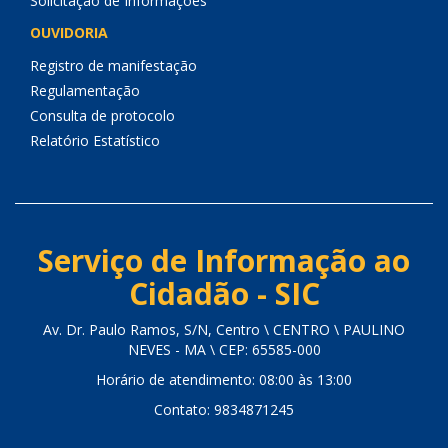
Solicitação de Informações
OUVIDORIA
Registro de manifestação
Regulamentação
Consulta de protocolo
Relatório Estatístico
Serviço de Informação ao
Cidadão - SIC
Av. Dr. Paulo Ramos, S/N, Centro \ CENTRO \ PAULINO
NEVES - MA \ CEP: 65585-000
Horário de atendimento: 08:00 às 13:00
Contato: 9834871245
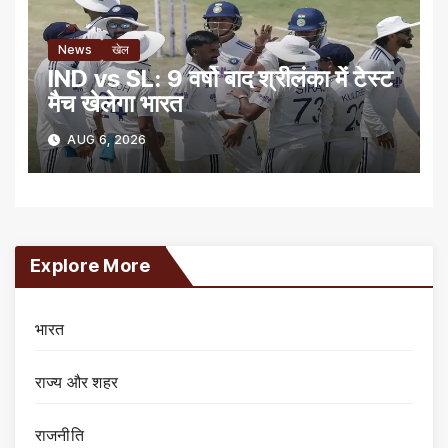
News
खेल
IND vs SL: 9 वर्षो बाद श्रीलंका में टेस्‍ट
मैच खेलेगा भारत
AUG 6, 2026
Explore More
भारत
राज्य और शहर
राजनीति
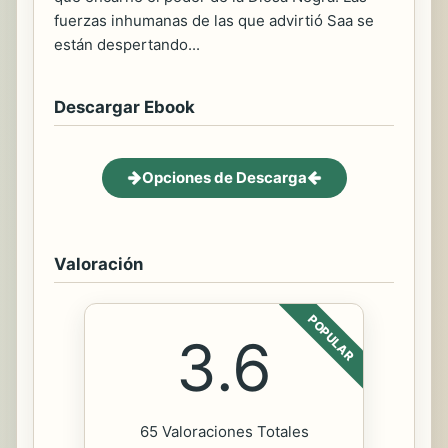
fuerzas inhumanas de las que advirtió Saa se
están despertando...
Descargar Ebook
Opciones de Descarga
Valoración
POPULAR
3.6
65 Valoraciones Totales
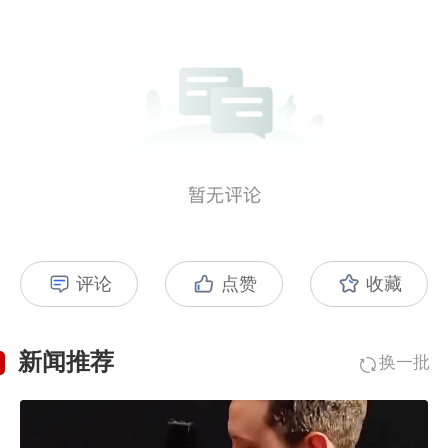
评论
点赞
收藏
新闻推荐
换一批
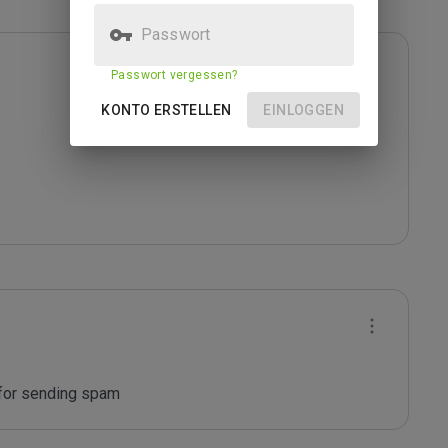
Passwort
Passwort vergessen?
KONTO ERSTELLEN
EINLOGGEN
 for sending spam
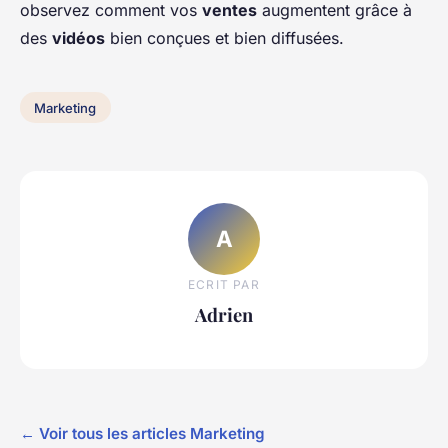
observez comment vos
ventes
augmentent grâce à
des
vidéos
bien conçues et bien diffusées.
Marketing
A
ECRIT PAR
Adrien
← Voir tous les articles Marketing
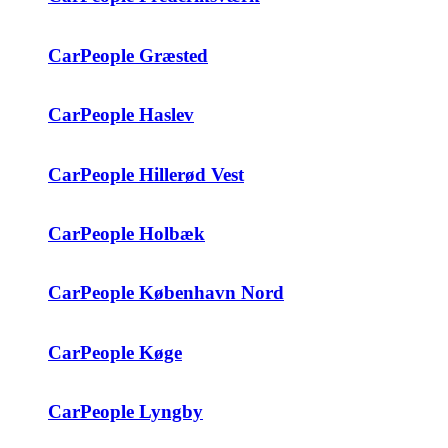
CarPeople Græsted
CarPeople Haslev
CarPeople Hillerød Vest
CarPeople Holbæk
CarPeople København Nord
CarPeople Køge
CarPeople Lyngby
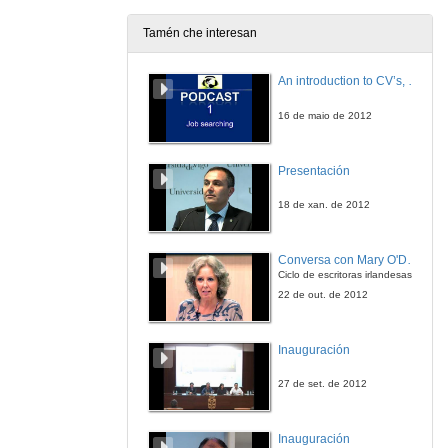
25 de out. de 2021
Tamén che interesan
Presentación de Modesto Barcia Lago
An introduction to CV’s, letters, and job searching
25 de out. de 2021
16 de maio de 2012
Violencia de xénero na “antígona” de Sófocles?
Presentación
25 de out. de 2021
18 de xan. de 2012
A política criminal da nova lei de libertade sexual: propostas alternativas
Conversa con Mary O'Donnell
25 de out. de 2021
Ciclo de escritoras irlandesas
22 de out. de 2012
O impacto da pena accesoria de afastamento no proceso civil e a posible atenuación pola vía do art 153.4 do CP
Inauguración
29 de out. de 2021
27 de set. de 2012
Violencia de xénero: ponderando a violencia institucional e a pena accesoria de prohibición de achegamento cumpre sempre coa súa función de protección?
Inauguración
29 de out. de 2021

* The task *
From the records above, copy out every line starting at the one containing "fuerzas inhumanas de las que advirtió Saa se" and ending at the one containing "for sending spam", including both of those lines. Leave out the picture markers.

* Task answer *
fuerzas inhumanas de las que advirtió Saa se
están despertando...
Descargar Ebook
Opciones de Descarga
Valoración
POPULAR
3.6
65 Valoraciones Totales
评论
点赞
收藏
新闻推荐
换一批
Passwort
Passwort vergessen?
KONTO ERSTELLEN
EINLOGGEN
 for sending spam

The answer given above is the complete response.